William Agnew’s Radio

Another example is a family in the mission over which I presided, a family by the name of Agnew. They were difficult people to convert. William Agnew, particularly, would not listen to the missionaries, but finally he consented to attend our Sunday School with his wife, three children, and the two missionaries. However, when the missionaries came on Sunday morning to escort the family to the chapel, there had been a little disagreement in their home. Brother Agnew had insisted, “I will not go to the Mormon Sunday School.”

His wife replied, “But you promised, Bill. You promised these young men that you would go.”

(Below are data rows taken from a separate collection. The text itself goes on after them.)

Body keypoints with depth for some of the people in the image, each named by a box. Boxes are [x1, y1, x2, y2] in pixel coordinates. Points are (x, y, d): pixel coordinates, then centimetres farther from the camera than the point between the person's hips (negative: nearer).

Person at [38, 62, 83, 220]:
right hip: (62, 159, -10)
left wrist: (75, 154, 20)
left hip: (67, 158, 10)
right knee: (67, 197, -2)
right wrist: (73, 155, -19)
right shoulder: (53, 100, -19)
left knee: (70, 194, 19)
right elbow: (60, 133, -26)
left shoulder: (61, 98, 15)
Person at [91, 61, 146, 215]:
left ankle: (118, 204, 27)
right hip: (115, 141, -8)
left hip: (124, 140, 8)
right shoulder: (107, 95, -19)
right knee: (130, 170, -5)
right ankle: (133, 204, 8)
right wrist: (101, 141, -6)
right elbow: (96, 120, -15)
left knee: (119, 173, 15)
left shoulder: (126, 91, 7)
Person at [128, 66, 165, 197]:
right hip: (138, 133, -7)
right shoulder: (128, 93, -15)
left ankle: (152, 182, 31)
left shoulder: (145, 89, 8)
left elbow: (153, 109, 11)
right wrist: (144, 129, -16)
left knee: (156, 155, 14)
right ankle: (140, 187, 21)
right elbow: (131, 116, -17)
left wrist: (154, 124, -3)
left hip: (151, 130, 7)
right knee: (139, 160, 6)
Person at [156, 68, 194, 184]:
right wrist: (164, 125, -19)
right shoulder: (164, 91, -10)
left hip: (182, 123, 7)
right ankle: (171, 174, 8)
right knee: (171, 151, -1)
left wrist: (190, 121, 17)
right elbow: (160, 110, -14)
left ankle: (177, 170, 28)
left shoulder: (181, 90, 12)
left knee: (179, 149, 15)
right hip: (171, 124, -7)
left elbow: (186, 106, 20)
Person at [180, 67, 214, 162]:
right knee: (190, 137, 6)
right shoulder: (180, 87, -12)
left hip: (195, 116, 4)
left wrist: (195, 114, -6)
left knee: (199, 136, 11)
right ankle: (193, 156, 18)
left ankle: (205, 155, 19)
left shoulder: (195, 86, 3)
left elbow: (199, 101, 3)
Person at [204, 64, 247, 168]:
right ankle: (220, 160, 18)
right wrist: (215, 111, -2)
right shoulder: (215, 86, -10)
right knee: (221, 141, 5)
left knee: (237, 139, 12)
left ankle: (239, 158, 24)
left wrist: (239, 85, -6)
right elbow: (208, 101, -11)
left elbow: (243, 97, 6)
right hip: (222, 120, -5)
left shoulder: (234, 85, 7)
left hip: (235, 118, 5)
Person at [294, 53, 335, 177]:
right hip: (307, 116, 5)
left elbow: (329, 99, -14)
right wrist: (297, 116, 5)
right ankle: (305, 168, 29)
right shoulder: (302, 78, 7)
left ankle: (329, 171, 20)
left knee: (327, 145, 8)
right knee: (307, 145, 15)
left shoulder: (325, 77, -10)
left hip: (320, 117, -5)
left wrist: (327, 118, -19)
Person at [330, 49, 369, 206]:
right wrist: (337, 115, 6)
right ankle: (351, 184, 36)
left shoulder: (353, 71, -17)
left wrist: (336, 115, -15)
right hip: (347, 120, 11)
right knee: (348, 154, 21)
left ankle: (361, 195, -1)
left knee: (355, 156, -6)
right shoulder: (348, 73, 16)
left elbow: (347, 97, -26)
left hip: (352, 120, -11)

“I’m not going, and that’s that!” he said. He became rather angry, but somewhat reluctantly he permitted his wife and children to go to Sunday School. He later told me of the events of that morning. He said, “When my wife and children shut the door and left me alone in the living room, I had nothing good to say about the Mormon faith. I was about as angry a man as one could imagine. I picked up the morning newspaper to see if I could read about the problems of the world and get my mind off religion, but it was to no avail. I kept thinking, my wife and my children have gone to meet with the Mormons. I then went into my daughter Isabel’s bedroom. I thought that perhaps I could turn on the news and hear something different. As I turned on the little radio on her nightstand, what do you think I heard? The Mormon Tabernacle Choir! What message do you think I heard? Richard L. Evans spoke on the subject ‘Let Not the Sun Go Down on Thy Wrath.’  I felt as though the Lord were talking to me personally. I got down upon my knees and promised my Heavenly Father that I would no longer rail against Him—that I would do what these young missionaries had taught me to do.”

When his wife and children returned from Sunday School, they found a new husband and a new father. They couldn’t understand why he was in such a pleasant mood. Finally they asked him what had happened to change his attitude.

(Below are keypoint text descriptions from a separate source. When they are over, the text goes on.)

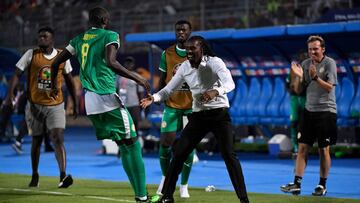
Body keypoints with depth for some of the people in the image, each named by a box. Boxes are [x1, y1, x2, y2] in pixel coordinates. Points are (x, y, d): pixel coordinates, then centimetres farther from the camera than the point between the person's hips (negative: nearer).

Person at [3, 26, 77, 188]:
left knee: (58, 138, -16)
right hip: (35, 104, 1)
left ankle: (63, 176, -24)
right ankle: (35, 176, 27)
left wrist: (75, 103, 13)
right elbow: (17, 73, -4)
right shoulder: (31, 54, -3)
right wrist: (10, 93, -18)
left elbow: (69, 80, 11)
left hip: (56, 105, -1)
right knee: (36, 140, 12)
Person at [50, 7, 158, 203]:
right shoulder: (110, 36, -2)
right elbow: (110, 62, -20)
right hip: (108, 98, -7)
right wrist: (136, 77, -14)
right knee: (131, 145, -2)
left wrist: (53, 85, 37)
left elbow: (56, 63, 21)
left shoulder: (79, 39, 16)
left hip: (88, 100, 7)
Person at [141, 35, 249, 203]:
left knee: (229, 155, -15)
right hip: (198, 116, 5)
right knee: (178, 153, -1)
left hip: (219, 114, -5)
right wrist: (154, 98, -15)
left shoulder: (215, 62, -14)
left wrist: (215, 91, -50)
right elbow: (169, 89, 5)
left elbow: (230, 83, -29)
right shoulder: (185, 67, 0)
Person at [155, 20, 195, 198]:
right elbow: (162, 80, 10)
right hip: (172, 105, 1)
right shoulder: (167, 53, 5)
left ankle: (184, 185, 10)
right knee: (165, 142, -6)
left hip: (191, 106, -1)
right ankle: (165, 177, 18)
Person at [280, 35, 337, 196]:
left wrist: (315, 77, -26)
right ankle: (297, 184, 0)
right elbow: (298, 90, 9)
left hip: (326, 111, -5)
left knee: (324, 149, 2)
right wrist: (298, 76, -9)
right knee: (302, 148, 0)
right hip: (309, 110, 5)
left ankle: (322, 185, 11)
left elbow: (329, 87, -13)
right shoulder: (305, 64, 8)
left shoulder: (329, 63, -6)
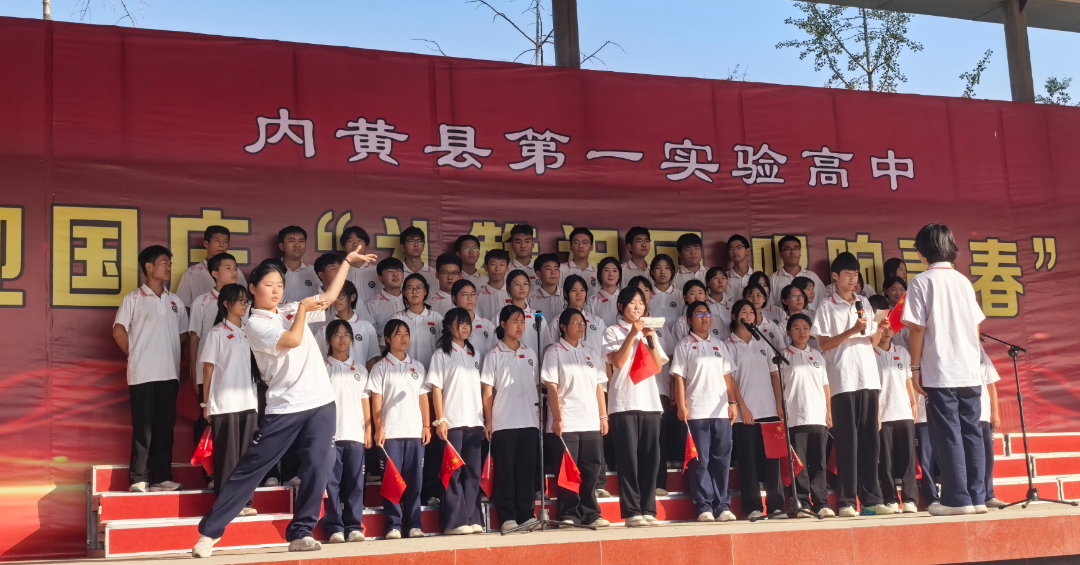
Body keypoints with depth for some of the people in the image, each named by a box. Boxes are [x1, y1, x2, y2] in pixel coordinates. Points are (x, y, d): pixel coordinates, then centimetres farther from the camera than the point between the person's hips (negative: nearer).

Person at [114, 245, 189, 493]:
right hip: (142, 375, -4)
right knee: (143, 428, -3)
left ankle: (162, 478, 11)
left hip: (169, 375, 4)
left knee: (165, 428, 6)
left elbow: (183, 335, 17)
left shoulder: (175, 301, 12)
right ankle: (139, 480, 2)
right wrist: (136, 356, -1)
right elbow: (119, 331, -5)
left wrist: (171, 356, 7)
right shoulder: (133, 298, -1)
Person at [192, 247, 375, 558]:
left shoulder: (292, 311, 16)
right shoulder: (256, 323, -3)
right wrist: (303, 308, -3)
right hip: (284, 408, -5)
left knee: (317, 469, -4)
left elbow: (330, 295, 22)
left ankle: (300, 533, 7)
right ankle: (210, 531, 8)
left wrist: (347, 260, 19)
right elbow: (293, 340, -17)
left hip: (321, 403, 5)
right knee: (250, 469, 0)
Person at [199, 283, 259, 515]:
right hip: (223, 404, -5)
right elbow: (208, 368, -2)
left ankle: (244, 501, 11)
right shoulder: (216, 332, -2)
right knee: (227, 453, -3)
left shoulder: (249, 332, 12)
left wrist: (257, 397, 8)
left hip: (248, 402, 5)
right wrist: (205, 403, -4)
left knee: (247, 453, 5)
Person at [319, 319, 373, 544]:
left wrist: (368, 428, 8)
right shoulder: (322, 367, 6)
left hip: (355, 433, 3)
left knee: (354, 481, 1)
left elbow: (365, 400, 14)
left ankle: (354, 526, 5)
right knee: (332, 481, -3)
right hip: (330, 432, -2)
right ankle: (334, 527, 1)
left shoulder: (360, 368, 15)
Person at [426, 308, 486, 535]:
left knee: (473, 472, 4)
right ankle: (455, 521, -2)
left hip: (475, 422, 4)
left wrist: (487, 418, 7)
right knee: (454, 472, -4)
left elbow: (483, 388, 15)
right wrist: (440, 420, -11)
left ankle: (472, 519, 8)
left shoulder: (476, 354, 16)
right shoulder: (442, 354, 2)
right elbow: (436, 389, -3)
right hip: (452, 422, -4)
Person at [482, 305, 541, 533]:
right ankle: (507, 517, 3)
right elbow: (487, 391, -1)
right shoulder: (494, 355, 1)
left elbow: (536, 386, 15)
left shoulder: (530, 353, 12)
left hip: (529, 422, 4)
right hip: (503, 423, -3)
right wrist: (488, 421, -7)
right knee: (505, 470, -1)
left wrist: (540, 415, 8)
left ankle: (525, 515, 10)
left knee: (527, 469, 4)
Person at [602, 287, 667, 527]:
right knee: (628, 458, -6)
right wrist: (632, 335, -12)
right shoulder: (613, 332, 5)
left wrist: (651, 340, -4)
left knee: (650, 458, 1)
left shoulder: (650, 332, 19)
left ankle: (648, 510, 7)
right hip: (624, 402, -4)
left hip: (650, 401, 4)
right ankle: (631, 512, -4)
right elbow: (618, 362, -9)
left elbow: (659, 365, 9)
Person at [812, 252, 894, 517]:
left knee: (870, 441, 4)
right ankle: (846, 502, -2)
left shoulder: (864, 304, 17)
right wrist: (852, 330, -16)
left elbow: (873, 342, 17)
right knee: (847, 442, -5)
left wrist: (880, 329, -3)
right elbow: (824, 344, -5)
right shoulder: (827, 306, 2)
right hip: (843, 381, -5)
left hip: (869, 378, 5)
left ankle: (871, 499, 8)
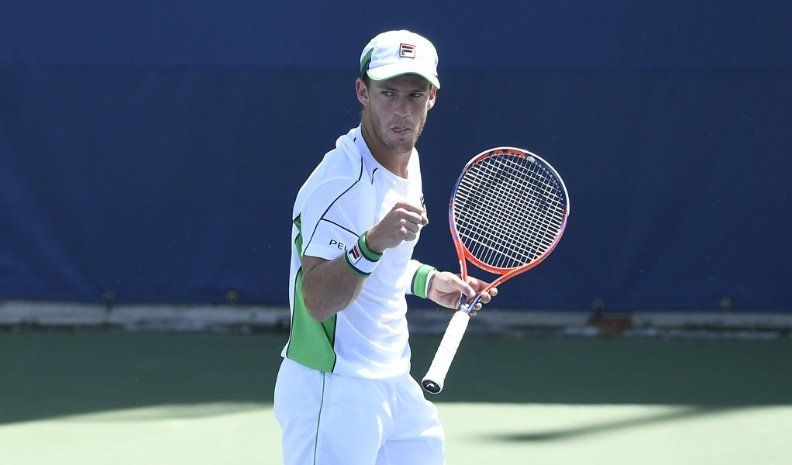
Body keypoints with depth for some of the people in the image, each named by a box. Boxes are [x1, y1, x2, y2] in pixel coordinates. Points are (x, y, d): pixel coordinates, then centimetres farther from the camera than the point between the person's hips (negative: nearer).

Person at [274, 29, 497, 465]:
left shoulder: (407, 160, 8)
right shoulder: (342, 183, -22)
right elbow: (317, 301, -31)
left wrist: (429, 281, 11)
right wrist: (373, 244, -44)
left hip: (394, 384, 9)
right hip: (331, 392, -9)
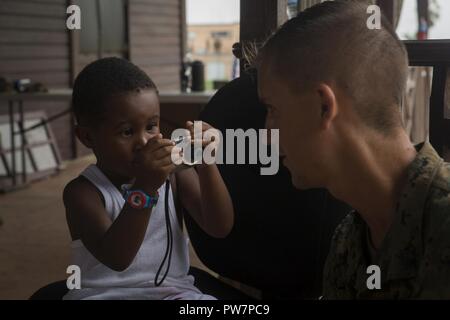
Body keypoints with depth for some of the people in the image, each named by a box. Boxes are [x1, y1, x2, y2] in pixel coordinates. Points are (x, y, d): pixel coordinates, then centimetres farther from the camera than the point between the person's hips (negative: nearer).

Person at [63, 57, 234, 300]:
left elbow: (220, 228, -6)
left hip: (173, 290, 3)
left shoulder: (175, 175, 5)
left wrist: (207, 165, -19)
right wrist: (144, 188, -32)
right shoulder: (83, 191, -7)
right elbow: (115, 258, -21)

He said: “I’ll tell you. I was so upset when you left that I read the paper in an attempt to get my mind off all of you. No success. Then I went to Isabel’s bedroom and turned on the radio to hear the news, and of all things, I heard the Mormon Tabernacle Choir. This man, Richard L. Evans, spoke to me and said, ‘Don’t let the sun go down on thy wrath.’ I felt closer to God at that moment than I have ever felt in my life. I am ready to go with you to the meetings. I am ready to pursue a diligent study with the missionaries.”

Isabel said, “Dad, that’s a wonderful story—if only it were true.”

Her father said, “Isabel, it’s true.”

She said, “No, Dad. Did you say that you turned on the radio on my nightstand?”

He replied, “That’s the one—the little white one.”

Dad,” she said, “that radio hasn’t worked for several weeks. I think the tubes are burned out.”

“Isabel,” he said, “that radio works. Come with me.” He led his family into Isabel’s bedroom, walked over to the nightstand next to her bed, and turned on the radio as he had done just one hour earlier, but no sound came forth. That radio did not work! But when our Heavenly Father needed to communicate a message to an honest seeker after truth, that radio not only worked, but it tuned him into the very program and to the very message he needed to bring him to a recognition of the truth. Little wonder that he later became the bishop of that ward. Little wonder that all three of his children are active in the Church and continue to fill positions of responsibility.

When we serve our God, when we love Him, He knows it, and He will take us by the hand and give us answers to our prayers. (Thomas S. Monson, How Do We Show Our Love? January 1998 Ensign, p.4-5, emphasis added).